##### RECORDED DATA

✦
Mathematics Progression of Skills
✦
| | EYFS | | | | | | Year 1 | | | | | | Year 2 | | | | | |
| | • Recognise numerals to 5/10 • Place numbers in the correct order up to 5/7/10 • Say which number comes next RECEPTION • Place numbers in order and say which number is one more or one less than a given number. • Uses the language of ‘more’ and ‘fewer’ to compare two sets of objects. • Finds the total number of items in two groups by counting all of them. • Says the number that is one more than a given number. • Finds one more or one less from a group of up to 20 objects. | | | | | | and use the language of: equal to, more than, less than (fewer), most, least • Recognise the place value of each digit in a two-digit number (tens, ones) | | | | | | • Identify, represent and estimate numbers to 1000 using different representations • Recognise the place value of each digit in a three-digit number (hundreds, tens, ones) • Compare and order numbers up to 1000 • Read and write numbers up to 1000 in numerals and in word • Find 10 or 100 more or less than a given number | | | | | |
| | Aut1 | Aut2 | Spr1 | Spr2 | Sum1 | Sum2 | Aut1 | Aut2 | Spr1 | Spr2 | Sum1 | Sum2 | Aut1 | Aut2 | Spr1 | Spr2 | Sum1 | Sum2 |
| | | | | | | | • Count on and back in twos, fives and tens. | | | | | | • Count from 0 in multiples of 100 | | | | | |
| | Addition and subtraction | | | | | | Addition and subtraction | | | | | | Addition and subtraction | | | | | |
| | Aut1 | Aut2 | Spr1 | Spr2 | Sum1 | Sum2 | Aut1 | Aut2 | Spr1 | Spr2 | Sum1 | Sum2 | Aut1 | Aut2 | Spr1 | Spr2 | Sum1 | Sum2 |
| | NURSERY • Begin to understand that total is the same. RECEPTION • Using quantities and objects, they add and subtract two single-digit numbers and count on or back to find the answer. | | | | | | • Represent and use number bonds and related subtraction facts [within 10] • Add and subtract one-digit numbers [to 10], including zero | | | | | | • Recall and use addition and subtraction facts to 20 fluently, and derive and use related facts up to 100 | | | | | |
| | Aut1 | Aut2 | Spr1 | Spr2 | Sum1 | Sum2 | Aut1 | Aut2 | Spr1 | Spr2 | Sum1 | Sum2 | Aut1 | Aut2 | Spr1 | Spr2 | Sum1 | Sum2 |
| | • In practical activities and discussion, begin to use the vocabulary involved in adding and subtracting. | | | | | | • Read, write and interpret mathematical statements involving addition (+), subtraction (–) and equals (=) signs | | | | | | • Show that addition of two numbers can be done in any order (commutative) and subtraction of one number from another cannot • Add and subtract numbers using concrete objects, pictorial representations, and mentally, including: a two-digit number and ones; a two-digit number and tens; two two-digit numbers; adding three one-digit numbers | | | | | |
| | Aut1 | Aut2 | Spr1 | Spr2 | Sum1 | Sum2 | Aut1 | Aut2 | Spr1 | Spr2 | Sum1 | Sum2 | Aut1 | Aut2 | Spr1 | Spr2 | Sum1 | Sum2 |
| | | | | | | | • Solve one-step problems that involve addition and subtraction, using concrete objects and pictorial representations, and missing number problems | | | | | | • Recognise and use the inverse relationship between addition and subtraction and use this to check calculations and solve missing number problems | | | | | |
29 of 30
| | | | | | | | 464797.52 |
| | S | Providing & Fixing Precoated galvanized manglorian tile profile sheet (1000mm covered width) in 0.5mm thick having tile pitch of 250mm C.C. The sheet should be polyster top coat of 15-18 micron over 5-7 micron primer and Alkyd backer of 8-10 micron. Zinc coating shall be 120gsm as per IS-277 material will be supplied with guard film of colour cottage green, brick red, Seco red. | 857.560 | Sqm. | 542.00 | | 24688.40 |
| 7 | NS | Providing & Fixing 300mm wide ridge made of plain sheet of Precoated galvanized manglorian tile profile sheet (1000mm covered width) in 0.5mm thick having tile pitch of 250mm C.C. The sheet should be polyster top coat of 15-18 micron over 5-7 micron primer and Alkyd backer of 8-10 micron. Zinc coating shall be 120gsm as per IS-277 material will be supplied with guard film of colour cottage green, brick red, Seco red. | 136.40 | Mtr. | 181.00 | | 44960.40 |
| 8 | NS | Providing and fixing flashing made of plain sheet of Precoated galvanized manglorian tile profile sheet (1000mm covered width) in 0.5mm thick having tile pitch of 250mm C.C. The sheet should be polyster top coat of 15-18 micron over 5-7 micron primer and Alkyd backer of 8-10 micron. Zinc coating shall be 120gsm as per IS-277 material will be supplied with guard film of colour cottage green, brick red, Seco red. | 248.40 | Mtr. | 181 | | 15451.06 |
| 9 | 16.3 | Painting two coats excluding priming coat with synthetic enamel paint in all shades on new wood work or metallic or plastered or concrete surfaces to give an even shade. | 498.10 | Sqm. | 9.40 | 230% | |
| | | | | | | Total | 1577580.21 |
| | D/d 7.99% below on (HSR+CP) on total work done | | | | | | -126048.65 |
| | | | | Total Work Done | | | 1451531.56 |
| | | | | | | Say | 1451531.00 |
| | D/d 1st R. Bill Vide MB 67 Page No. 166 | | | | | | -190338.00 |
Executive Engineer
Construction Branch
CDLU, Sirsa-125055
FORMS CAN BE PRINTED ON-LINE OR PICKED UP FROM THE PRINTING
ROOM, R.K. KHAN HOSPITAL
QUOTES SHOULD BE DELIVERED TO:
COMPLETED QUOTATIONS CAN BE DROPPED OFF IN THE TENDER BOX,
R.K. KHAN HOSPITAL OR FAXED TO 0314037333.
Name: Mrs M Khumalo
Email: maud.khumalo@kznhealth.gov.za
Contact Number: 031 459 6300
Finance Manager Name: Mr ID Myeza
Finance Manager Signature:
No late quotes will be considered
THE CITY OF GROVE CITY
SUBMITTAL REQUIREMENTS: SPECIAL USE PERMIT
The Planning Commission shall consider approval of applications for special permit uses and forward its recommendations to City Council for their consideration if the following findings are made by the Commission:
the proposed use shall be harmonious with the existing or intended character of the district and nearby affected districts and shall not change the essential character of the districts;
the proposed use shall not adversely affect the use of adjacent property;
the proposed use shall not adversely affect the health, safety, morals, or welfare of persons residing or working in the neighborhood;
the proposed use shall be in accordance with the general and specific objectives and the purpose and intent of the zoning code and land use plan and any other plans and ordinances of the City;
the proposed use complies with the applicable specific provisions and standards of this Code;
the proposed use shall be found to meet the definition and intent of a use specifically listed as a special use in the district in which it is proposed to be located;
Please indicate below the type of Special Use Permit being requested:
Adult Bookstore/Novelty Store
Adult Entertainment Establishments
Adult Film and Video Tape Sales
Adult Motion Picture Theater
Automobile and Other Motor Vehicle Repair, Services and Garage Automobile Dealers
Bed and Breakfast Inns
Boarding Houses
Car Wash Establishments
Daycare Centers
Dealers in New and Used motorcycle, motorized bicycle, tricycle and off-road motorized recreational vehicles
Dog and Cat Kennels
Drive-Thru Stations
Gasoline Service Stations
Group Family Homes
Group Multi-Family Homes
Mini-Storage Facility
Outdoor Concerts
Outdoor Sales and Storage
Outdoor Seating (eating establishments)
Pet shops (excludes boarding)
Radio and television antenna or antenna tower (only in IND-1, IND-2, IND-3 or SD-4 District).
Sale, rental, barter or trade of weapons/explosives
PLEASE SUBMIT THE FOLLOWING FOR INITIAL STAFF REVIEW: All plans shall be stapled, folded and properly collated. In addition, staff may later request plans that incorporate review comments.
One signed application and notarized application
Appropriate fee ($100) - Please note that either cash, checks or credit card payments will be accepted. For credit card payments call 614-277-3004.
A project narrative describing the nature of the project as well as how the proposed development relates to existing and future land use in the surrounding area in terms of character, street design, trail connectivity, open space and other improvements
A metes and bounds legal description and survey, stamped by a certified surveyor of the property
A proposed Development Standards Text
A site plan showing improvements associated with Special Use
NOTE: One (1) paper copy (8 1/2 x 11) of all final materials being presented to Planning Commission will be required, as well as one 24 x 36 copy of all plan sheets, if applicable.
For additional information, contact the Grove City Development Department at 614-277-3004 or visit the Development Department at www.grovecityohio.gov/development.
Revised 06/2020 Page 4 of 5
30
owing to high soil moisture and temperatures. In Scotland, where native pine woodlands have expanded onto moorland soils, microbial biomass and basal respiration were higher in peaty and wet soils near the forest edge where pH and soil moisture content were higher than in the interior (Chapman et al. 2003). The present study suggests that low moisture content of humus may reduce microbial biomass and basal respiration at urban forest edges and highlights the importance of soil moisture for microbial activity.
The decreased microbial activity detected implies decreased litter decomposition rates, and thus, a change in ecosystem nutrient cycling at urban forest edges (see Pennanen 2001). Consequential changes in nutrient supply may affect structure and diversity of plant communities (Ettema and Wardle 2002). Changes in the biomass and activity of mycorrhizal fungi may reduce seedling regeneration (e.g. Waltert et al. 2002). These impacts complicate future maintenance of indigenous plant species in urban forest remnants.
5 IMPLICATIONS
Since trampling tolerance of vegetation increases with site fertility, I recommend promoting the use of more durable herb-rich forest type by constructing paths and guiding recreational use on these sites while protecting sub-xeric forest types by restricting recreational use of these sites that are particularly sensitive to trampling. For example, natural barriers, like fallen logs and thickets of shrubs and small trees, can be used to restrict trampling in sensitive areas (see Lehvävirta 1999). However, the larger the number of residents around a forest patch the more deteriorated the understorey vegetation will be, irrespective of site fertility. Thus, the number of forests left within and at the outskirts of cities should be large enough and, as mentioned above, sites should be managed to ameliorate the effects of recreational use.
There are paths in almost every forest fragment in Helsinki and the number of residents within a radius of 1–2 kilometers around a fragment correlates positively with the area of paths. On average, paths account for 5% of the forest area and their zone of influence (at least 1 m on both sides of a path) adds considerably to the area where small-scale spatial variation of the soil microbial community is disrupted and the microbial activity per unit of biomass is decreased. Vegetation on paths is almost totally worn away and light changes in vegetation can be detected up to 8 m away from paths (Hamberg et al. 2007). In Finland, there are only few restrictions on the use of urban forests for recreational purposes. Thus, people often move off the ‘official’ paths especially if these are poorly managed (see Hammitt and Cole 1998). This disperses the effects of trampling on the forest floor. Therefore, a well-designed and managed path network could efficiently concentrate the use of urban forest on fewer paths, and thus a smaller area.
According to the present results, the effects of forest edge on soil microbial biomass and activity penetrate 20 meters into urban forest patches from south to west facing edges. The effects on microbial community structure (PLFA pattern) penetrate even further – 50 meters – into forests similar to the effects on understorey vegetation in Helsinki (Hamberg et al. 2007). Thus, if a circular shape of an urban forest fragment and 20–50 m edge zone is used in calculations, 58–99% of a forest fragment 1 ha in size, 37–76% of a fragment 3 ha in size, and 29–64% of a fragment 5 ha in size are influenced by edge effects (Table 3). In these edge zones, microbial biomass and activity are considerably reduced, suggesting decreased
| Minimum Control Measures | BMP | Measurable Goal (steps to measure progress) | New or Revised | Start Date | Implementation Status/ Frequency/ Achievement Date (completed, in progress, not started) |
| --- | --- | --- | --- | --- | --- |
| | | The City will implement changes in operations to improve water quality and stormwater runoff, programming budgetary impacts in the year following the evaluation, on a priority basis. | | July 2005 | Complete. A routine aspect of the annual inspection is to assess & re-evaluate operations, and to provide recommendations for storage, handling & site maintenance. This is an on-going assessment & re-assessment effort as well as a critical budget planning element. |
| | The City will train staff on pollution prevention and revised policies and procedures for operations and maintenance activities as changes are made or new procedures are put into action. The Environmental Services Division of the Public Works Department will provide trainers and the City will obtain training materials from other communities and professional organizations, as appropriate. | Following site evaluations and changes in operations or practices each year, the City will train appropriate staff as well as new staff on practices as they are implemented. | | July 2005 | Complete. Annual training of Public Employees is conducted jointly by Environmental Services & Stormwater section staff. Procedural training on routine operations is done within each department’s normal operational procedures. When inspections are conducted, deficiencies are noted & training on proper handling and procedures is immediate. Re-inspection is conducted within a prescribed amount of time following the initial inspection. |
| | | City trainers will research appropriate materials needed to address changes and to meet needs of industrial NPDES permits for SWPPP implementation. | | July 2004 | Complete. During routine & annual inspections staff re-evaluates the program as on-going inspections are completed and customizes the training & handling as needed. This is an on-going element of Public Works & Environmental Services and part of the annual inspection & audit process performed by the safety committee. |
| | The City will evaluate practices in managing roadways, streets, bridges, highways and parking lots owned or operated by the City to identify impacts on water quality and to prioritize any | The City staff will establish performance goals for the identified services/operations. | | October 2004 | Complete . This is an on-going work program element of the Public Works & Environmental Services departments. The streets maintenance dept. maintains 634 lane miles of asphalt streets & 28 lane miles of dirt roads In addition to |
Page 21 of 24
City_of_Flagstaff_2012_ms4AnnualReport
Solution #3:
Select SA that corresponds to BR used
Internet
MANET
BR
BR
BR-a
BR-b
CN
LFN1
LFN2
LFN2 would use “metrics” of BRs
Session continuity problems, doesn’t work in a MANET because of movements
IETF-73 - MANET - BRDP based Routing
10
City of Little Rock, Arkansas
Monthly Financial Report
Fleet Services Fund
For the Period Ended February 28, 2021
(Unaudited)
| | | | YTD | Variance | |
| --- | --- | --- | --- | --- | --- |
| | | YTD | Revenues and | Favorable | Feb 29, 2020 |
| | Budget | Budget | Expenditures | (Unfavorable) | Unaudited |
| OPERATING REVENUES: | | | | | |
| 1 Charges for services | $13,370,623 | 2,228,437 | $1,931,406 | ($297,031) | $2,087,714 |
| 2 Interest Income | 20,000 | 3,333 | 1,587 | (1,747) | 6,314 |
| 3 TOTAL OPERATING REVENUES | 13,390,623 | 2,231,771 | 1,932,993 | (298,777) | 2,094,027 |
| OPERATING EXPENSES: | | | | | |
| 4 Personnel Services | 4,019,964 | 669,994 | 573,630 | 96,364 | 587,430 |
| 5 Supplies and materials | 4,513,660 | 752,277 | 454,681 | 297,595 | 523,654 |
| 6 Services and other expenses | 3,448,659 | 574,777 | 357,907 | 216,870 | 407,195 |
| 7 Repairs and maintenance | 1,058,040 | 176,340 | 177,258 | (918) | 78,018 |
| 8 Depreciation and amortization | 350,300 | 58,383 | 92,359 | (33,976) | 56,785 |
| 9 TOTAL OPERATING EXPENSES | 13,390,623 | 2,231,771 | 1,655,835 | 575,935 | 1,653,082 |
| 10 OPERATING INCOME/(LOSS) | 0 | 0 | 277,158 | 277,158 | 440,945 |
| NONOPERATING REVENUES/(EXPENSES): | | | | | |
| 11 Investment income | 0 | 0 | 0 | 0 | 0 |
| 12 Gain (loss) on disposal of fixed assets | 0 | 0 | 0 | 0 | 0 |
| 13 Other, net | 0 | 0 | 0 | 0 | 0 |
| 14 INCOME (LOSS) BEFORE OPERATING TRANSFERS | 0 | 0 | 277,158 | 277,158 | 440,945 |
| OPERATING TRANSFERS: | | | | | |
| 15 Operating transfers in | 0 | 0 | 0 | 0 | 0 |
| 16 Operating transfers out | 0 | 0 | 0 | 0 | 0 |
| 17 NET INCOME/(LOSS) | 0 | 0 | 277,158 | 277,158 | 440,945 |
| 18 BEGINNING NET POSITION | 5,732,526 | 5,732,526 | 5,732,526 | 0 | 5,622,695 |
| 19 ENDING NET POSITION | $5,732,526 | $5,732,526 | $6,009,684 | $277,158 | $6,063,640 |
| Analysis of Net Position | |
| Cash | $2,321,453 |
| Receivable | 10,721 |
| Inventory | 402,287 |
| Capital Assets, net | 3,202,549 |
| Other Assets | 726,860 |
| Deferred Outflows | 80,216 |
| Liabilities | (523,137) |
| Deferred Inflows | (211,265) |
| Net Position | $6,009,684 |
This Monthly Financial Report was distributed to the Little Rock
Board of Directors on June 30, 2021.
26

##########

_EXERCISE DETAILS:_
Here the output must be the lines above from the line with "Revised 06/2020 Page 4 of 5" to the line with "owing to high", both included, duplicated word for word and nothing else.

_OUTPUT:_
Revised 06/2020 Page 4 of 5
30
owing to high soil moisture and temperatures. In Scotland, where native pine woodlands have expanded onto moorland soils, microbial biomass and basal respiration were higher in peaty and wet soils near the forest edge where pH and soil moisture content were higher than in the interior (Chapman et al. 2003). The present study suggests that low moisture content of humus may reduce microbial biomass and basal respiration at urban forest edges and highlights the importance of soil moisture for microbial activity.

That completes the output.